Copy out exactly every line from the line containing "label, Thousand Island" until the records below end, inclusive of both boundary lines.

--------------------------------

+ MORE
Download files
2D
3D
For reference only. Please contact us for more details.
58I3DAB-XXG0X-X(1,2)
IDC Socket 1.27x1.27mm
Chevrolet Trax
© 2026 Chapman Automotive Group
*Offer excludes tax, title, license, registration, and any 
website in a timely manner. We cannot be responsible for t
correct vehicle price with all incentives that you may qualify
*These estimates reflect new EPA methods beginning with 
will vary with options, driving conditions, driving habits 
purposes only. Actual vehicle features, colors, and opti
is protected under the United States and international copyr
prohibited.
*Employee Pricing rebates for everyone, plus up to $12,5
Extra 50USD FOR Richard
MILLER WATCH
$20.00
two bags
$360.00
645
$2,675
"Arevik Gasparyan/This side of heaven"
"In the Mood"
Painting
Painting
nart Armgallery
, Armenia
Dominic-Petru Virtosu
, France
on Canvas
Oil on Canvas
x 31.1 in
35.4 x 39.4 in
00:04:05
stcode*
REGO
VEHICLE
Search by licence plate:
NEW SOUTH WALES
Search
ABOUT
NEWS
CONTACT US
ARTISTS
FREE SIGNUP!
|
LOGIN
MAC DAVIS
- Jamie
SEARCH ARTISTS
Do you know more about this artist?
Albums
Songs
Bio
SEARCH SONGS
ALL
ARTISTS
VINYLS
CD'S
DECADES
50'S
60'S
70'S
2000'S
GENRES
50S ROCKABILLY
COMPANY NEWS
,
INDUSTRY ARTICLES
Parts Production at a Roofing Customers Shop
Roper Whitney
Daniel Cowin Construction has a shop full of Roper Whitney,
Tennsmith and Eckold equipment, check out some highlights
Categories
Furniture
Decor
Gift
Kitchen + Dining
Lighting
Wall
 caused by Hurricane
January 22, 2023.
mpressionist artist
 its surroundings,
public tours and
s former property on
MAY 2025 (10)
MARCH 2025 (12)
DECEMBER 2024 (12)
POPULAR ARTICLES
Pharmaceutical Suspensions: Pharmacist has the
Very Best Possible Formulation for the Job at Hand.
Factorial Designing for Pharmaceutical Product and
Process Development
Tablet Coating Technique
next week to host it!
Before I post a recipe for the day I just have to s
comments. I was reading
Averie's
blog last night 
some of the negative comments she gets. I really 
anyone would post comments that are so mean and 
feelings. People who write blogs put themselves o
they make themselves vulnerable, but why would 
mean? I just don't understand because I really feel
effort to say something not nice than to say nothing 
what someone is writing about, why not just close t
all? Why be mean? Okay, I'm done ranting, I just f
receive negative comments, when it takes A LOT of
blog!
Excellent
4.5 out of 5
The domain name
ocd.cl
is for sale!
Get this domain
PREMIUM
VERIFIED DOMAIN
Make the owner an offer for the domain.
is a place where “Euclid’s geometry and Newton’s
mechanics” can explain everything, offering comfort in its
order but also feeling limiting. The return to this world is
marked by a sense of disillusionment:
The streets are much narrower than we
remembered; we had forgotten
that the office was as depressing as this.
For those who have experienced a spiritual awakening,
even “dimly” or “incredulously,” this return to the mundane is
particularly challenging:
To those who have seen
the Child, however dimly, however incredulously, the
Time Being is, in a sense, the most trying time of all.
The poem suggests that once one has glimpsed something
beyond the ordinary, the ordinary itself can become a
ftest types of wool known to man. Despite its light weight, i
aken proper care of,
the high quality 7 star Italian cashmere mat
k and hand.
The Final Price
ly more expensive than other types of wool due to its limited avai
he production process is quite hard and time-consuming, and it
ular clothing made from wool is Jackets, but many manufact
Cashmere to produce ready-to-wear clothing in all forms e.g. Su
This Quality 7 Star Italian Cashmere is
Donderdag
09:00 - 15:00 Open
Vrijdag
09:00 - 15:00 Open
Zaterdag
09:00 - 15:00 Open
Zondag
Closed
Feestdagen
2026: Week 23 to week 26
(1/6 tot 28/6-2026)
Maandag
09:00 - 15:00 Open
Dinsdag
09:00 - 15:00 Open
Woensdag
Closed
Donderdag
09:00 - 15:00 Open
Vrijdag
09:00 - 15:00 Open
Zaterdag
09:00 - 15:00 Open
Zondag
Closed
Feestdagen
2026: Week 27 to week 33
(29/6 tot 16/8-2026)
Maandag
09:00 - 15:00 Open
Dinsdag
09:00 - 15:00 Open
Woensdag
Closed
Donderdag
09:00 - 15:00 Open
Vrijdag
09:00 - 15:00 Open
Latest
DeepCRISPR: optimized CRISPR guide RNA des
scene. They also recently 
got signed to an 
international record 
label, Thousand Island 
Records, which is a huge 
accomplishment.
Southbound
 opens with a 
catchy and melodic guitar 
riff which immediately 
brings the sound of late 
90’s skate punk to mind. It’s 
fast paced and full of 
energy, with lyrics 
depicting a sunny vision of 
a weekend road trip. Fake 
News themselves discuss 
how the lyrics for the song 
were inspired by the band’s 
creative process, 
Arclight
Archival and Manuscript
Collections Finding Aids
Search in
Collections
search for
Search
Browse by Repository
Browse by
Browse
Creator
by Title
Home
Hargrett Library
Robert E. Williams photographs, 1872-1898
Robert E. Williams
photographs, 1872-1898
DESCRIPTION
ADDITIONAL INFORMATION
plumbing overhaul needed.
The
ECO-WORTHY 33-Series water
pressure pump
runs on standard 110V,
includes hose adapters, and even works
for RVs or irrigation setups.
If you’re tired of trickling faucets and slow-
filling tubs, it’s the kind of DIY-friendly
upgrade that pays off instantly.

--------------------------------

Result of the task →
label, Thousand Island 
Records, which is a huge 
accomplishment.
Southbound
 opens with a 
catchy and melodic guitar 
riff which immediately 
brings the sound of late 
90’s skate punk to mind. It’s 
fast paced and full of 
energy, with lyrics 
depicting a sunny vision of 
a weekend road trip. Fake 
News themselves discuss 
how the lyrics for the song 
were inspired by the band’s 
creative process, 
Arclight
Archival and Manuscript
Collections Finding Aids
Search in
Collections
search for
Search
Browse by Repository
Browse by
Browse
Creator
by Title
Home
Hargrett Library
Robert E. Williams photographs, 1872-1898
Robert E. Williams
photographs, 1872-1898
DESCRIPTION
ADDITIONAL INFORMATION
plumbing overhaul needed.
The
ECO-WORTHY 33-Series water
pressure pump
runs on standard 110V,
includes hose adapters, and even works
for RVs or irrigation setups.
If you’re tired of trickling faucets and slow-
filling tubs, it’s the kind of DIY-friendly
upgrade that pays off instantly.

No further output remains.